=== Section Start ===
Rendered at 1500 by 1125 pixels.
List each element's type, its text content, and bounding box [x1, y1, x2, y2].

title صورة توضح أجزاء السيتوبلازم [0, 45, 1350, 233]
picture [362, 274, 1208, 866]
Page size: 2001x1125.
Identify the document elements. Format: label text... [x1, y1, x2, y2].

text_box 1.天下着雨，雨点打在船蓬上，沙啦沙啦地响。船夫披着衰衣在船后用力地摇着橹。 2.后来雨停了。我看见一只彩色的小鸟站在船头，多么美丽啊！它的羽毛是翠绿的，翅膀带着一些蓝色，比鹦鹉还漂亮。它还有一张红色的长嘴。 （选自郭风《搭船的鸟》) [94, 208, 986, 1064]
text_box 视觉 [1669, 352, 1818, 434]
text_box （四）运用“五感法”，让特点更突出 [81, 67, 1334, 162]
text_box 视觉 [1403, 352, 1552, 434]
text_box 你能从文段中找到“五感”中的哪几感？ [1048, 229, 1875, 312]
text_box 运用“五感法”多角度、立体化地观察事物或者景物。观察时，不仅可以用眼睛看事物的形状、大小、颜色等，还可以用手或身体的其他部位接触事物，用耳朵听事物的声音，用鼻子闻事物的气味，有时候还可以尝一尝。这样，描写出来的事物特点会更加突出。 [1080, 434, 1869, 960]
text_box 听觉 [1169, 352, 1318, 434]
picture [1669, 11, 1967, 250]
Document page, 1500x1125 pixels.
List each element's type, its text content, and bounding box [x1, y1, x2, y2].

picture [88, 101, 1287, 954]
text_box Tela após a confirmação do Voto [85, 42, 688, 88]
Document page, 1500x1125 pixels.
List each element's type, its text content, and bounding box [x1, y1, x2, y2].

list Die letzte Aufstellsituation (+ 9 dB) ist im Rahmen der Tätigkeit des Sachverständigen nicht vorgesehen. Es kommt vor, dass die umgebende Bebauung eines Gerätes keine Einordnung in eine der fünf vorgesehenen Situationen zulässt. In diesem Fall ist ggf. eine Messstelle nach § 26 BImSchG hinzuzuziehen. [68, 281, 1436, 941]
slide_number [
=== Section End ===
**Your task:**
All of the data, from the first line to the last, should be written out exactly.

**Result:**
Rendered at 1500 by 1125 pixels.
List each element's type, its text content, and bounding box [x1, y1, x2, y2].

title صورة توضح أجزاء السيتوبلازم [0, 45, 1350, 233]
picture [362, 274, 1208, 866]
Page size: 2001x1125.
Identify the document elements. Format: label text... [x1, y1, x2, y2].

text_box 1.天下着雨，雨点打在船蓬上，沙啦沙啦地响。船夫披着衰衣在船后用力地摇着橹。 2.后来雨停了。我看见一只彩色的小鸟站在船头，多么美丽啊！它的羽毛是翠绿的，翅膀带着一些蓝色，比鹦鹉还漂亮。它还有一张红色的长嘴。 （选自郭风《搭船的鸟》) [94, 208, 986, 1064]
text_box 视觉 [1669, 352, 1818, 434]
text_box （四）运用“五感法”，让特点更突出 [81, 67, 1334, 162]
text_box 视觉 [1403, 352, 1552, 434]
text_box 你能从文段中找到“五感”中的哪几感？ [1048, 229, 1875, 312]
text_box 运用“五感法”多角度、立体化地观察事物或者景物。观察时，不仅可以用眼睛看事物的形状、大小、颜色等，还可以用手或身体的其他部位接触事物，用耳朵听事物的声音，用鼻子闻事物的气味，有时候还可以尝一尝。这样，描写出来的事物特点会更加突出。 [1080, 434, 1869, 960]
text_box 听觉 [1169, 352, 1318, 434]
picture [1669, 11, 1967, 250]
Document page, 1500x1125 pixels.
List each element's type, its text content, and bounding box [x1, y1, x2, y2].

picture [88, 101, 1287, 954]
text_box Tela após a confirmação do Voto [85, 42, 688, 88]
Document page, 1500x1125 pixels.
List each element's type, its text content, and bounding box [x1, y1, x2, y2].

list Die letzte Aufstellsituation (+ 9 dB) ist im Rahmen der Tätigkeit des Sachverständigen nicht vorgesehen. Es kommt vor, dass die umgebende Bebauung eines Gerätes keine Einordnung in eine der fünf vorgesehenen Situationen zulässt. In diesem Fall ist ggf. eine Messstelle nach § 26 BImSchG hinzuzuziehen. [68, 281, 1436, 941]
slide_number [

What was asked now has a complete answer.